Technology‎ > ‎

Study Forecasts Deadly Consequences Of Global Warming In New York

posted 15 Jul 2013, 11:52 by Mpelembe   [ updated 15 Jul 2013, 11:53 ]

Higher temperatures caused by climate change could cause a spike in heat-related deaths in New York City, according to researchers at Columbia University. They say that if current trends continue, the number of fatalities attribituble to hot weather could double over the next seventy years.

NEW YORK CITY, NEW YORK UNITED STATES  (REUTERS) -  Summer in New York City ... Some days It's so hot you can feel the heat rise off the pavement.

And now scientists are predicting that warmer temperatures could make summer in the city gradually deadly over the next few decades.

Radley Horton, a climate scientist and professor at Columbia University says that over the last century, average temperatures have risen more than 3.5 degrees Fahrenheit. While that may not sound very significant - for some it could mean the difference between life and death. By 2020 Horton says, deaths linked to global warming could rise some 20 percent in New York City.

"As temperatures rise we see an increase in deaths. Our study suggests that under the worst case scenario if we continue see a major increase in greenhouse gases due to rapid development we could see close to a doubling of the number of people dying during heat waves in New York City by the 2080s. So we know right now the heat waves are a leading killer in the US and our research suggests that a small shift in average temperatures as we burn more fossil fuels could double the frequency of death here in the city," he said.

In their research, the scientists created 16 different computer models of present and future climate change. In each case, they determined that the warming of the planet is bad news for New York City, and in the worst case scenario - could lead to a 90 percent increase in mortality 70 years from now.

While higher temperatures inevitably mean warmer winters, Horton's colleaguePatrick Kinney, a professor of environmental health sciences at Columbia says that the increase in summertime fatalities overshadows any positive effects in the cooler months.

"The benefits in the winter don't outweigh the problems the extra deaths that occur in the summertime. So the net effect if you will is not good. It's going to have more deaths even though we get some benefit in wintertime summertime deaths are going to outweigh those benefits."

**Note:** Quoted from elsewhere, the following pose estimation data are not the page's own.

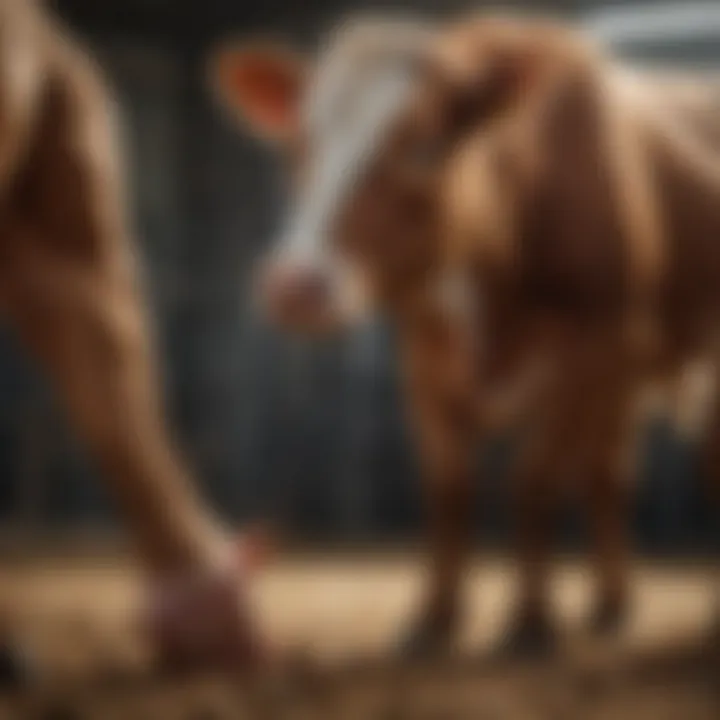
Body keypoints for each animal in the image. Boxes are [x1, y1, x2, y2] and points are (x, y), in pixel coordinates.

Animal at [211, 11, 720, 656]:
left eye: (425, 147)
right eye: (299, 145)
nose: (294, 285)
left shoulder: (599, 348)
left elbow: (532, 479)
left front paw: (530, 623)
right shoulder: (425, 353)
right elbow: (449, 488)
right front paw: (433, 620)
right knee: (611, 475)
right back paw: (608, 606)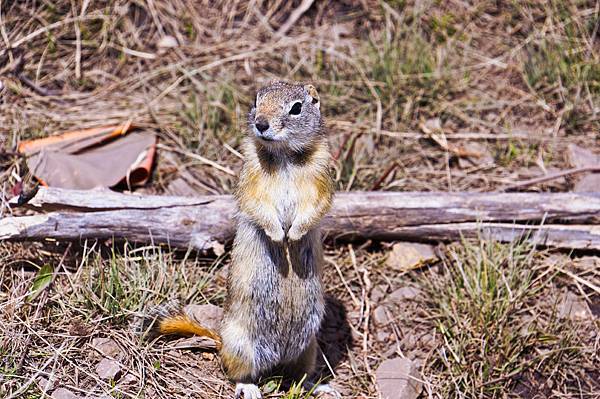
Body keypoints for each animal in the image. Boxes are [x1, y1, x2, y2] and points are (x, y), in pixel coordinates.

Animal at [143, 82, 336, 399]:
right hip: (241, 346)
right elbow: (255, 205)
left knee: (299, 375)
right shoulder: (250, 176)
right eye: (257, 100)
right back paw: (250, 388)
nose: (261, 124)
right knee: (237, 373)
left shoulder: (322, 175)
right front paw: (278, 235)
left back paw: (318, 386)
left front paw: (294, 235)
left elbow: (317, 207)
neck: (284, 155)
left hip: (309, 349)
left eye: (296, 107)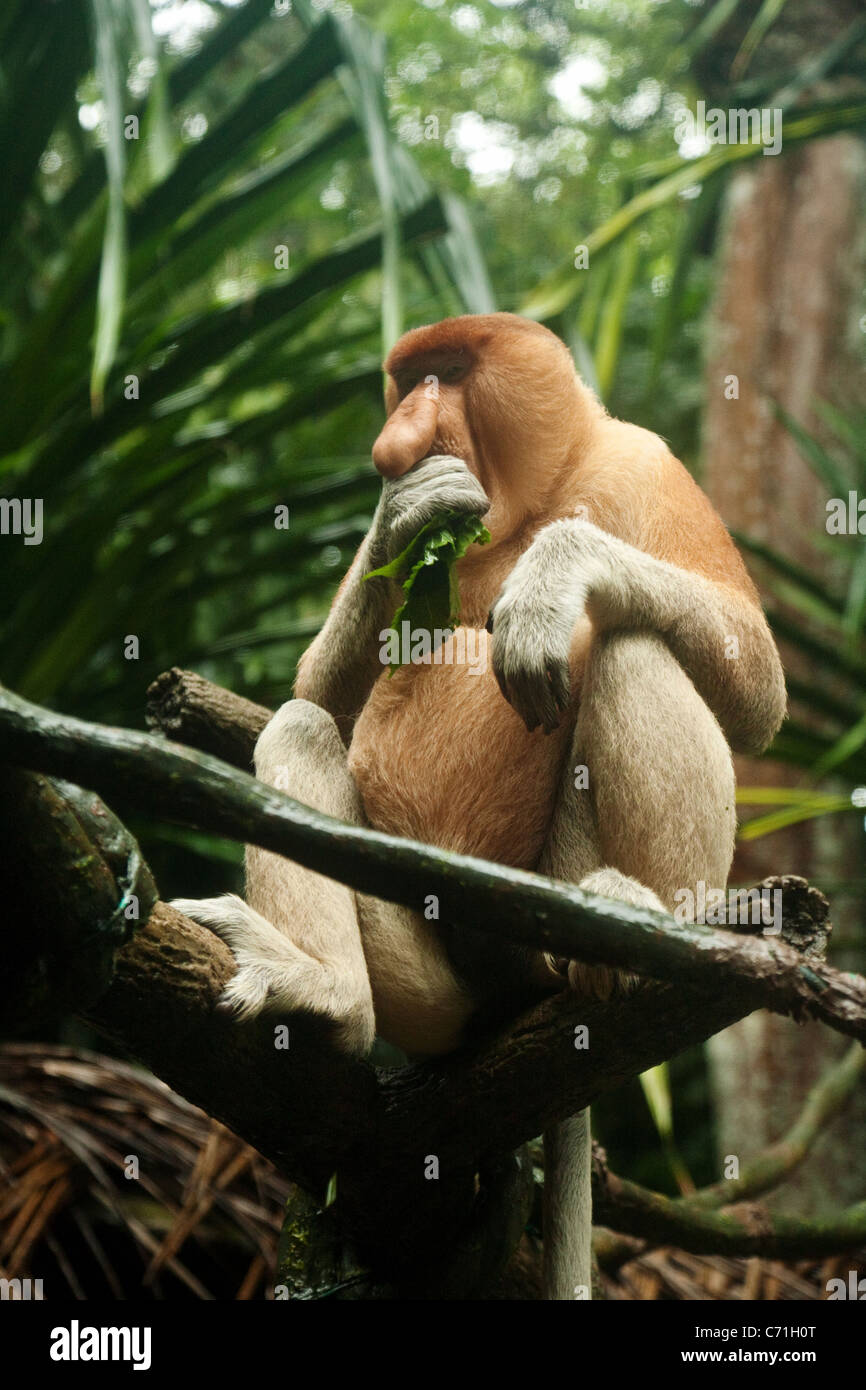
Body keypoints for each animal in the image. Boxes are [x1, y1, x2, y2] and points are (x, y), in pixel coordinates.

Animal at [174, 312, 786, 1299]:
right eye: (412, 376)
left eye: (454, 372)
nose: (399, 440)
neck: (536, 496)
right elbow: (316, 693)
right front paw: (411, 507)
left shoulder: (646, 463)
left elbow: (757, 684)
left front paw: (549, 582)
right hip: (438, 991)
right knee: (302, 729)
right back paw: (328, 993)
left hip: (552, 907)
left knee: (635, 642)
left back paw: (642, 918)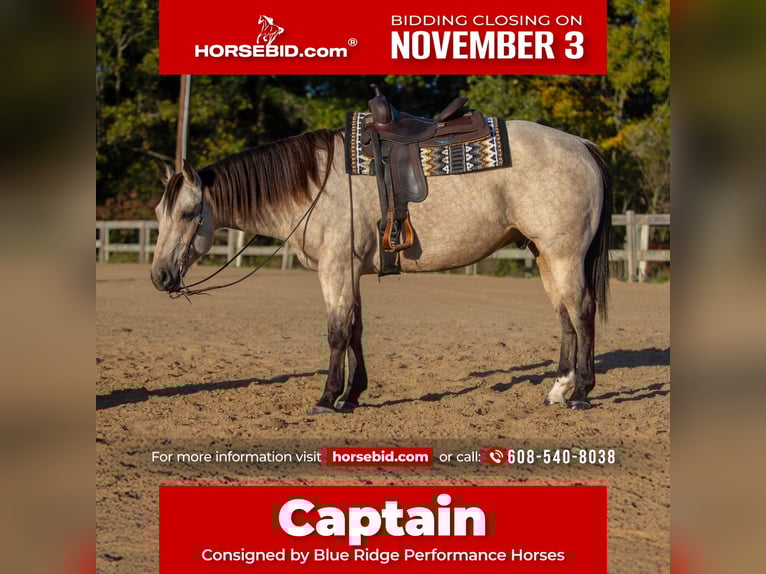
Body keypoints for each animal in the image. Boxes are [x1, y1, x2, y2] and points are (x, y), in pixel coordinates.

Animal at [150, 121, 612, 413]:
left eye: (189, 213)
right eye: (158, 212)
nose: (160, 276)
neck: (317, 185)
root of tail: (581, 144)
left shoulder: (335, 268)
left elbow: (336, 333)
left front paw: (327, 399)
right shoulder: (351, 270)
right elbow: (355, 330)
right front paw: (352, 396)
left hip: (564, 255)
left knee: (582, 312)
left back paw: (582, 393)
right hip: (545, 255)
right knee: (565, 317)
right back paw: (559, 388)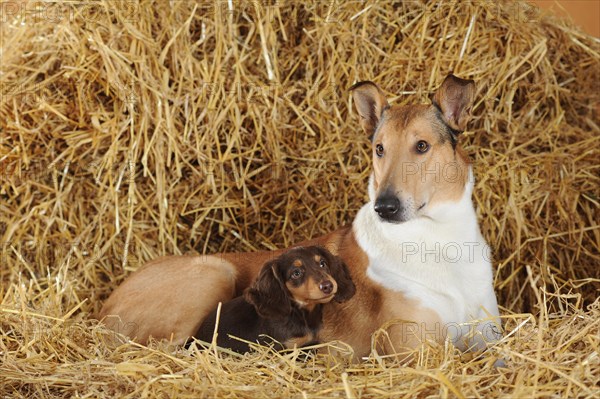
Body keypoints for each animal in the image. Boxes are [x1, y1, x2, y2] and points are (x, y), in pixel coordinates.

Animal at [190, 245, 354, 354]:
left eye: (322, 264)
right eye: (296, 273)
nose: (328, 286)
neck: (300, 314)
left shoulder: (311, 345)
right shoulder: (282, 348)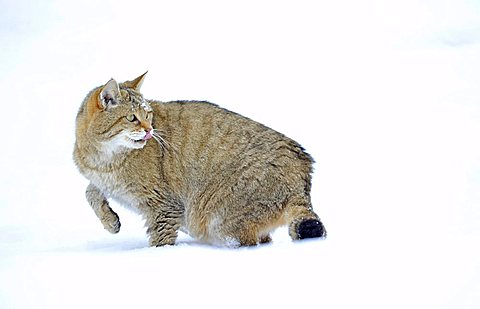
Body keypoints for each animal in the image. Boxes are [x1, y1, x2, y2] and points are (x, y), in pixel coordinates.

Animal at [72, 71, 326, 245]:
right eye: (132, 118)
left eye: (148, 114)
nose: (150, 130)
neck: (103, 158)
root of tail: (302, 165)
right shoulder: (101, 179)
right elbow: (90, 191)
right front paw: (110, 221)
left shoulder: (165, 206)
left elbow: (161, 239)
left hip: (221, 219)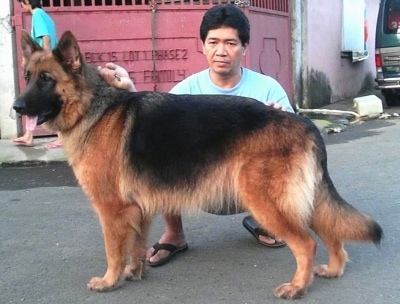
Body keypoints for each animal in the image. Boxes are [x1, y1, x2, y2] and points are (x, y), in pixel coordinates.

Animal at [13, 30, 384, 300]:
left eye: (46, 79)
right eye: (28, 76)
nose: (16, 107)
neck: (93, 107)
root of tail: (303, 121)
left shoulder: (111, 210)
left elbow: (113, 251)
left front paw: (110, 281)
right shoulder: (137, 210)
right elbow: (136, 246)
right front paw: (135, 273)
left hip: (266, 202)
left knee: (307, 244)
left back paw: (297, 287)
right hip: (303, 200)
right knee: (330, 232)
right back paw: (333, 269)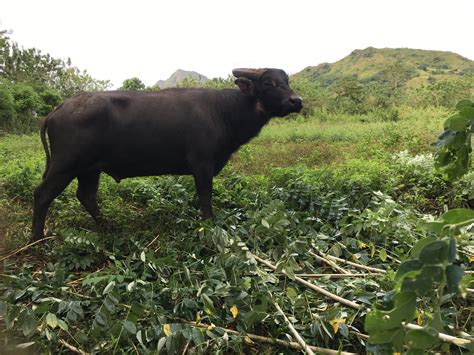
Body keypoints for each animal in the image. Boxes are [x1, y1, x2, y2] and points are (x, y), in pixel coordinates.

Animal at [31, 69, 302, 242]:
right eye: (268, 83)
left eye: (286, 81)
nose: (296, 101)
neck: (224, 110)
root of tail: (57, 110)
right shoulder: (202, 164)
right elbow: (205, 197)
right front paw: (210, 223)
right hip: (65, 165)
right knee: (42, 194)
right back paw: (36, 237)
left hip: (90, 168)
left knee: (86, 195)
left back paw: (108, 225)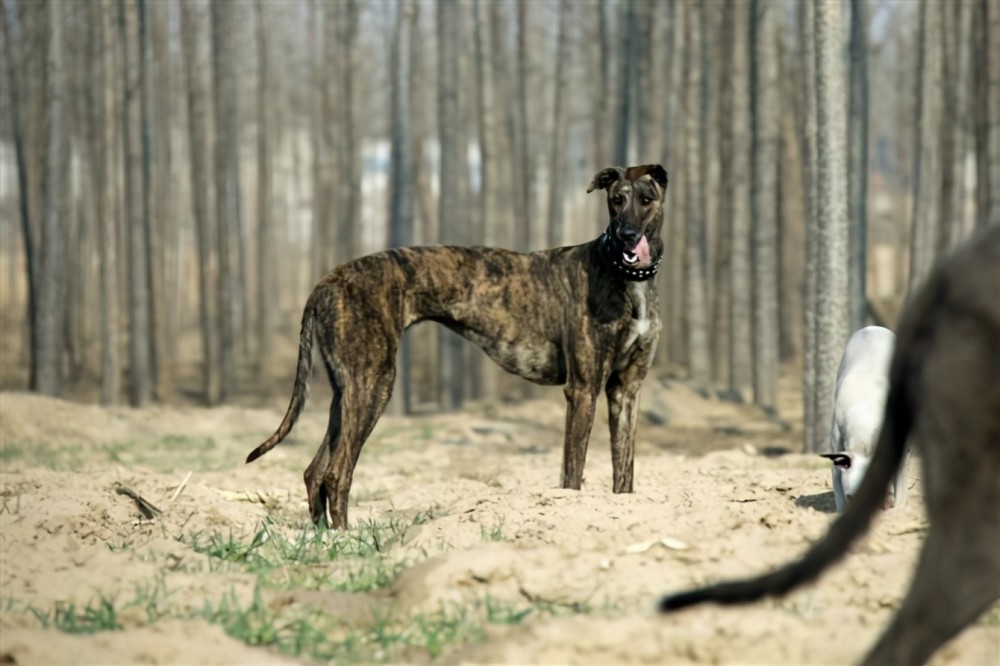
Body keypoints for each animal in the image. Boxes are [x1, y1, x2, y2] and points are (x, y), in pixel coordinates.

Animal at [246, 165, 668, 528]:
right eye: (616, 199)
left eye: (646, 199)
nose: (628, 235)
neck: (625, 275)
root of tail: (327, 280)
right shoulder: (582, 390)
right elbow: (572, 473)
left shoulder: (625, 391)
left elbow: (624, 474)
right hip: (373, 385)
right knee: (337, 473)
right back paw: (344, 539)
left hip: (345, 392)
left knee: (315, 471)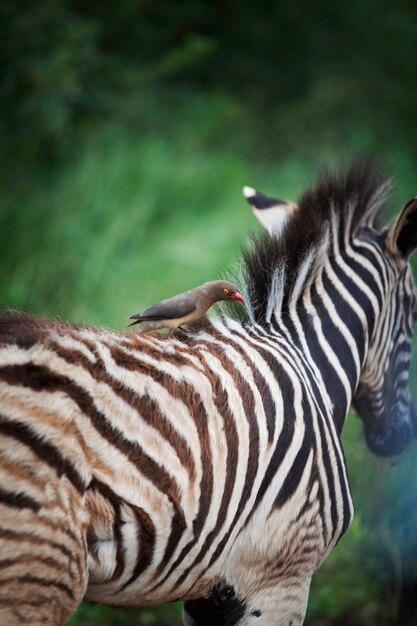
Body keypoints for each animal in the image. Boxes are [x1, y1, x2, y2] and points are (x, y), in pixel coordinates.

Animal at [0, 157, 414, 624]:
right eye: (414, 311)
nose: (397, 438)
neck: (303, 355)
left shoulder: (211, 590)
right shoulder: (283, 575)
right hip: (42, 566)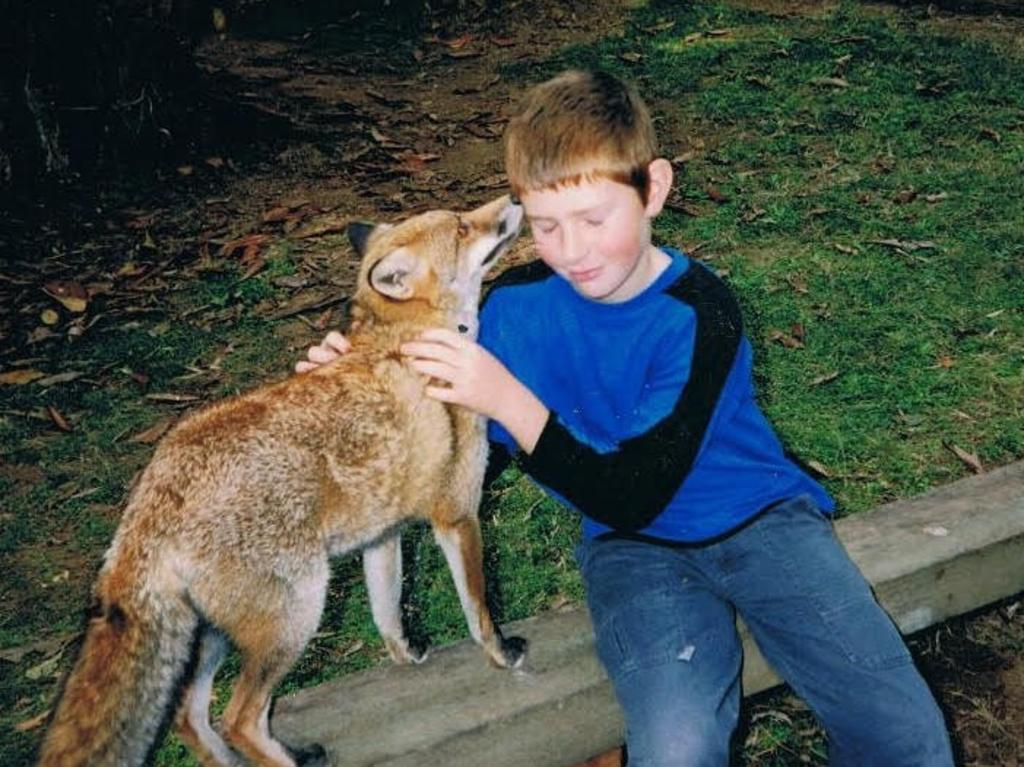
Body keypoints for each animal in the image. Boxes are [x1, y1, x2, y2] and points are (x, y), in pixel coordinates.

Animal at [36, 194, 524, 761]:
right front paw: (501, 654)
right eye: (463, 226)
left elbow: (387, 613)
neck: (409, 344)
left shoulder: (381, 535)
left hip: (217, 634)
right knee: (239, 719)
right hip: (297, 613)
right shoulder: (458, 513)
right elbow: (479, 608)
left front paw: (406, 656)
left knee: (189, 717)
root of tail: (150, 498)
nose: (514, 200)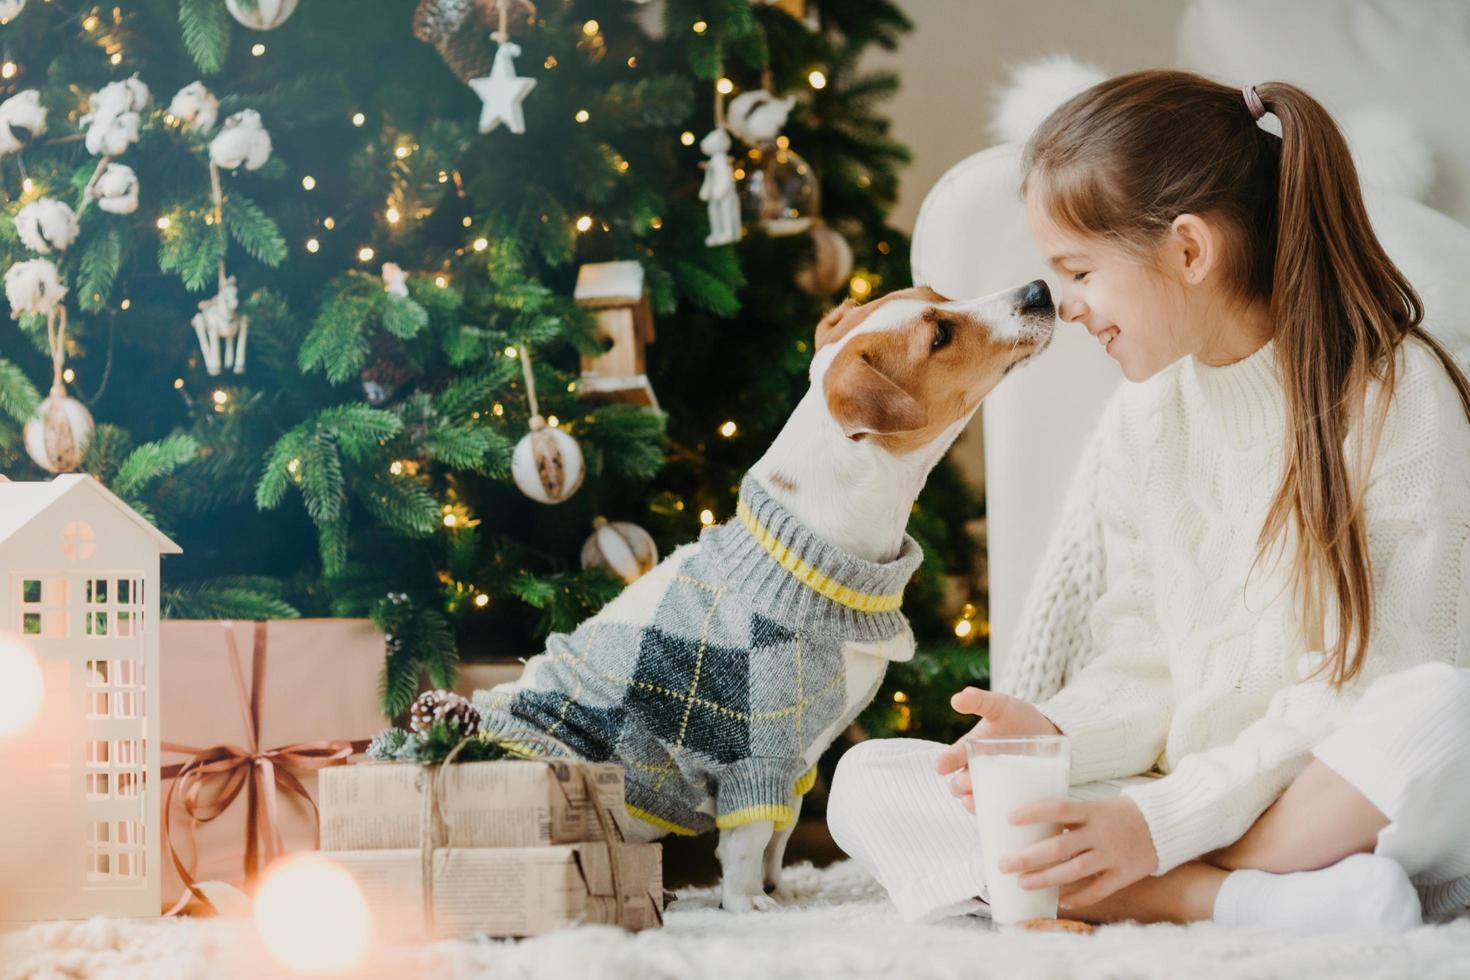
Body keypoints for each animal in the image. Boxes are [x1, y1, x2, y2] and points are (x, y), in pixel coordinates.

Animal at [473, 282, 1058, 910]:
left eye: (937, 294)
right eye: (940, 335)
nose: (1038, 289)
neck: (814, 553)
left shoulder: (798, 762)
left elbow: (782, 832)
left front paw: (785, 891)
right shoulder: (755, 756)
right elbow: (748, 841)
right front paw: (747, 903)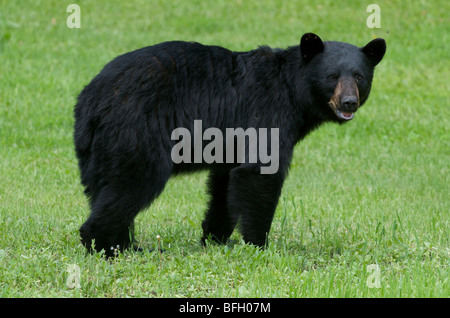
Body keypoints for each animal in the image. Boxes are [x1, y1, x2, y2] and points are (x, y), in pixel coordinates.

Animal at [74, 33, 386, 256]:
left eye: (359, 76)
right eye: (331, 76)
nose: (349, 102)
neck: (292, 91)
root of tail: (91, 97)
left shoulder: (230, 140)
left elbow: (224, 184)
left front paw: (214, 239)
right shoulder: (267, 111)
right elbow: (260, 170)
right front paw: (260, 245)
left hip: (97, 148)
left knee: (104, 189)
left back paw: (127, 244)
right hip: (136, 130)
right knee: (131, 184)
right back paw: (109, 247)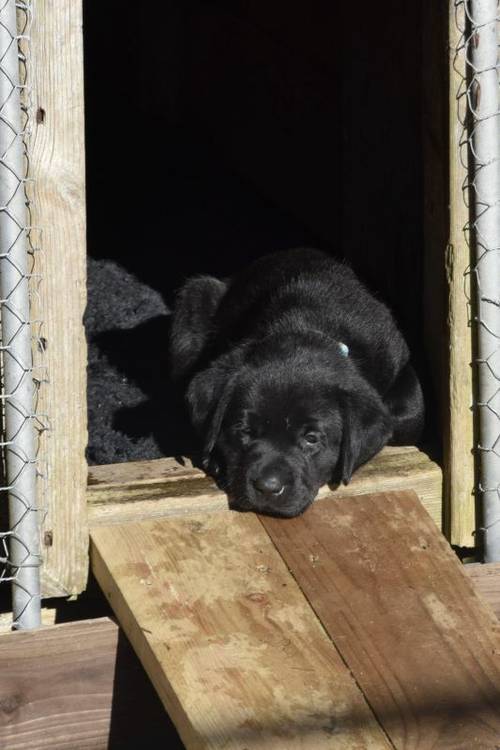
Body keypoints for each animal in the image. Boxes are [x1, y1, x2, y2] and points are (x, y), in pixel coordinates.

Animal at [170, 250, 424, 520]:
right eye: (244, 430)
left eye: (312, 438)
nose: (268, 487)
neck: (309, 324)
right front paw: (216, 458)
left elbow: (406, 416)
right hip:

New York City has registered days with temperatures at or above 100ºF for the last three years. Projections for the future vary, but scientists expect average increases of 3 to 4 degrees Fahrenheit by the 2050s, and up to 7 degrees by the 2080s.

According to NASA, 2012 was one of the warmest years on record across the globe - thousands of wildfires broke out, with Australia battling some of the worst in history. Extreme drought conditions were reported globally as well.

That's why, Kinney says, the report is important for health officials everywhere to heed.

"We studied New York because we had good data for NY but in Moscow there was a heat wave in 2010 that killed many thousands of people and in Europe in 2003 there was a very big heat wave that killed an estimated as many as 70,000 people during that August heat wave. So it's not just New York or even just a US phenomenon it's really a global phenomenon," he said.

The study predicts a majority of the increase in deaths will occur in May and September, which will see temperatures similar to hotter months like July and August in the northern hemisphere.

The researchers suggest that cities need to look for more ways to help people stay resilient to heat, and point out that New York is already doing a good job of doing so.

"We are locked into some additional warming but there are other things we can do to reduce the effects of that warming. So at the city scale for example we need to continue to plant more trees to increase the amount of shade. We need to develop more white roofs so that we can reflect some of that sunlight. Those are local steps that we can take to reduce the amount of warming. We can also see more of this kind of cooling centers being developed, air-conditioning for some of the most vulnerable members of the population."

The team say that as society continues to address the impacts of climate change, focusing on these strategies could help save lives.